Dell’Orso, operaio in pensione incensurato, è accusato di tentato omicidio e lesioni aggravati nei confronti della 64enne moglie Giovanna Di Bonaventura. Per ora negli atti dell’inchiesta ci sono i primi accertamenti tecnici: l’esame dello stub per rilevare la presenza di polvere da sparo sulle mani dell’uomo e quello sui pallini del fucile da caccia trovati nel muro di casa. Un fucile da caccia legalmente detenuto. Nei verbali dell’inchiesta la testimonianza della moglie e quelle dei vicini di casa. Raccontano che nella tarda mattinata di martedì nella villetta di via Prato, a Giulianova, è improvvisamente scoppiato un diverbio tra marito e moglie con i vicini che hanno sentito i due litigare. Per gli investigatori all’origine ci sarebbero stati non meglio chiariti motivi di gelosia da parte dell’uomo.
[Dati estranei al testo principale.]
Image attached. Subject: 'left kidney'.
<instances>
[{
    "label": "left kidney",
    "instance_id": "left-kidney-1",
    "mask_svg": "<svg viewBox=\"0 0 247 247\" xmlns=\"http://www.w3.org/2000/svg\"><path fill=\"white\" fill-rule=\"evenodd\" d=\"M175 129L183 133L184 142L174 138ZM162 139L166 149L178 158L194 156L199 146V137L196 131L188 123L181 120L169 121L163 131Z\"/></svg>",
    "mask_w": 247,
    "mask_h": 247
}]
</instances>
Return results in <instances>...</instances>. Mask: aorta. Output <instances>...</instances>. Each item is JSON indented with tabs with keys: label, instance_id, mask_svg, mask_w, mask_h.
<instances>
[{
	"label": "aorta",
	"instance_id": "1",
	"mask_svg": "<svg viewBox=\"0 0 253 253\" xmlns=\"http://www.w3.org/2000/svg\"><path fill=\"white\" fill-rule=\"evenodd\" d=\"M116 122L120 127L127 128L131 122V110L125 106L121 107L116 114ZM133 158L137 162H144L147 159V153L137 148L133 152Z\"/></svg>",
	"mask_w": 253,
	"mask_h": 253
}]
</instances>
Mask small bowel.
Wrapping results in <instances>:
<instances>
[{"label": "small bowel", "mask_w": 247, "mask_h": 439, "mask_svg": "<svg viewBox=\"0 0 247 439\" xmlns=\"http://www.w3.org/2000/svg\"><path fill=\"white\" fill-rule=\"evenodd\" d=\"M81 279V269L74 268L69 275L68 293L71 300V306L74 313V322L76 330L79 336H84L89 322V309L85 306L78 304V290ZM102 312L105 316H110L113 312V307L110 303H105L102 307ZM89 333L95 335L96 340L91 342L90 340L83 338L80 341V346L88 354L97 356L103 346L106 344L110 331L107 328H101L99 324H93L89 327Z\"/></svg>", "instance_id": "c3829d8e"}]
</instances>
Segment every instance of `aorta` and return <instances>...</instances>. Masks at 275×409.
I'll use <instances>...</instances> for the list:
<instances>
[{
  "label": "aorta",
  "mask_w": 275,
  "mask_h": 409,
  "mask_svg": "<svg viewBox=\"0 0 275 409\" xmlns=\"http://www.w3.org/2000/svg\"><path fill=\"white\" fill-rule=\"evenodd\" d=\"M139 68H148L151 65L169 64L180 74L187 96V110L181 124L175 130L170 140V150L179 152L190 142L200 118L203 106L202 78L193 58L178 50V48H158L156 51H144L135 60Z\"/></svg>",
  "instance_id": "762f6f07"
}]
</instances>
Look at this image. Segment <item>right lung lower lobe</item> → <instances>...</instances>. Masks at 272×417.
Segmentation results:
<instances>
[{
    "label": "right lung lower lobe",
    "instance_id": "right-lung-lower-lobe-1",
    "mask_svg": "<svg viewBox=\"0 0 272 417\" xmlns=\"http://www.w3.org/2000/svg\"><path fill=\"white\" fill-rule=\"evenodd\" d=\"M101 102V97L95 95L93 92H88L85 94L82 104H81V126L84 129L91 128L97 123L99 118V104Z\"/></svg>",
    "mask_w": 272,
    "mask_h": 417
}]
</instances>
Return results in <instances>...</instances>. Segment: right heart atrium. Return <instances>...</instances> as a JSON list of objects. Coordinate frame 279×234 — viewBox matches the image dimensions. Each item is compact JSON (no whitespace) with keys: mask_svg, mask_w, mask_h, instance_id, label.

Poi, in un drammatico crescendo, l’anziano ha preso il fucile e ha sparato verso la moglie un colpo che fortunatamente non ha colpito la donna. L’arma si è inceppata, lei è scappata fuori dall’abitazione, ma è stata raggiunta dal marito che prima l’ha picchiata con la canna del fucile usata come bastone e poi ha cercato di strangolarla. I due nella colluttazione sono caduti con lei che è riuscita nuovamente a fuggire portandosi dietro il fucile, nel frattempo finito a terra. Particolare, questo, su cui sono in corso approfonditi accertamenti per stabilire se la donna sia riuscita a disarmare l’uomo riuscendo a togliergli il fucile dalle mani o se l’arma sia caduta a terra durante la violenta colluttazione tra i due. Poi la fuga della donna a casa della vicina che ha raccontato di aver sentito prima litigare e poi lo sparo. È stata lei a chiamare i carabinieri. «Quando ho sentito lo sparo sono uscita fuori casa», ha detto, «e ho visto Giovanna correre e urlare in strada. Era terrorizzata e chiedeva aiuto. Ho subito aperto il cancello e l’ho fatta entrare. Mi ha detto che il marito aveva tentato di ucciderla prima con un colpo di fucile e poi cercando di strozzarla». La moglie del pensionato è stata medicata al pronto soccorso dell’ospedale e dimessa nella serata di martedì con una prognosi di trenta giorni. Il 70enne, al momento dell’arrivo dei militari, è stato trovato all’interno della casa.(d.p.)